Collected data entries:
#####
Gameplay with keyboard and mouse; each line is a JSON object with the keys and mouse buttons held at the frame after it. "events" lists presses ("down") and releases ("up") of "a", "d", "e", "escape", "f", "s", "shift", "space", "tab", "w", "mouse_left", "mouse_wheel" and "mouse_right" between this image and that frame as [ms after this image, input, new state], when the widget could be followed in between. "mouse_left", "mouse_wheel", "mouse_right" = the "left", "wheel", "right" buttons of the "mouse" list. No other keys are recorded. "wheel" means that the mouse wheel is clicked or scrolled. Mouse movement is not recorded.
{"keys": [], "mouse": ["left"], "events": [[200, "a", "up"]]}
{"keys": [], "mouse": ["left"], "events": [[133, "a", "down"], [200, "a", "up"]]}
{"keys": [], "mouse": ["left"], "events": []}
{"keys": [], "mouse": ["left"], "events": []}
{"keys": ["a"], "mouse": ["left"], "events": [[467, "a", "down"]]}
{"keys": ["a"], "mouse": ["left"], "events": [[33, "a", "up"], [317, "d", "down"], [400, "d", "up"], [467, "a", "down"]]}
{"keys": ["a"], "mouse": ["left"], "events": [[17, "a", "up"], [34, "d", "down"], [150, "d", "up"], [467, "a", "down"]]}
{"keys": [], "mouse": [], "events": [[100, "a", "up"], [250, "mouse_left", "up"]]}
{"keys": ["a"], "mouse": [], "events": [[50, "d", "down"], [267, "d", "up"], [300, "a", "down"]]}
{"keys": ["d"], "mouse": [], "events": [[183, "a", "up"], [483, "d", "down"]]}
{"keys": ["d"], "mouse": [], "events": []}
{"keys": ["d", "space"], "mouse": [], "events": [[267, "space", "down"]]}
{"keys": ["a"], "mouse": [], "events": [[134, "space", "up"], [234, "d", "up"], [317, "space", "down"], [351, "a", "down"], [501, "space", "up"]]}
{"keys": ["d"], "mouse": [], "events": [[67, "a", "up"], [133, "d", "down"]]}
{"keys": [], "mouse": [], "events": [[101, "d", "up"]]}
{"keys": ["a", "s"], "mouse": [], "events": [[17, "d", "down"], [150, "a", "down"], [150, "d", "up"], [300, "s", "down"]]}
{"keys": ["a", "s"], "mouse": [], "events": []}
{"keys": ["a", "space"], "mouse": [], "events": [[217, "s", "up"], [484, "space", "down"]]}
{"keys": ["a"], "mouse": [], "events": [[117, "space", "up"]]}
#####
WORK TO BE COMPLETED: Go through the entries above and reproduce each one exactly.

WRITTEN SOLUTION:
Gameplay with keyboard and mouse; each line is a JSON object with the keys and mouse buttons held at the frame after it. "events" lists presses ("down") and releases ("up") of "a", "d", "e", "escape", "f", "s", "shift", "space", "tab", "w", "mouse_left", "mouse_wheel" and "mouse_right" between this image and that frame as [ms after this image, input, new state], when the widget could be followed in between. "mouse_left", "mouse_wheel", "mouse_right" = the "left", "wheel", "right" buttons of the "mouse" list. No other keys are recorded. "wheel" means that the mouse wheel is clicked or scrolled. Mouse movement is not recorded.
{"keys": [], "mouse": ["left"], "events": [[200, "a", "up"]]}
{"keys": [], "mouse": ["left"], "events": [[133, "a", "down"], [200, "a", "up"]]}
{"keys": [], "mouse": ["left"], "events": []}
{"keys": [], "mouse": ["left"], "events": []}
{"keys": ["a"], "mouse": ["left"], "events": [[467, "a", "down"]]}
{"keys": ["a"], "mouse": ["left"], "events": [[33, "a", "up"], [317, "d", "down"], [400, "d", "up"], [467, "a", "down"]]}
{"keys": ["a"], "mouse": ["left"], "events": [[17, "a", "up"], [34, "d", "down"], [150, "d", "up"], [467, "a", "down"]]}
{"keys": [], "mouse": [], "events": [[100, "a", "up"], [250, "mouse_left", "up"]]}
{"keys": ["a"], "mouse": [], "events": [[50, "d", "down"], [267, "d", "up"], [300, "a", "down"]]}
{"keys": ["d"], "mouse": [], "events": [[183, "a", "up"], [483, "d", "down"]]}
{"keys": ["d"], "mouse": [], "events": []}
{"keys": ["d", "space"], "mouse": [], "events": [[267, "space", "down"]]}
{"keys": ["a"], "mouse": [], "events": [[134, "space", "up"], [234, "d", "up"], [317, "space", "down"], [351, "a", "down"], [501, "space", "up"]]}
{"keys": ["d"], "mouse": [], "events": [[67, "a", "up"], [133, "d", "down"]]}
{"keys": [], "mouse": [], "events": [[101, "d", "up"]]}
{"keys": ["a", "s"], "mouse": [], "events": [[17, "d", "down"], [150, "a", "down"], [150, "d", "up"], [300, "s", "down"]]}
{"keys": ["a", "s"], "mouse": [], "events": []}
{"keys": ["a", "space"], "mouse": [], "events": [[217, "s", "up"], [484, "space", "down"]]}
{"keys": ["a"], "mouse": [], "events": [[117, "space", "up"]]}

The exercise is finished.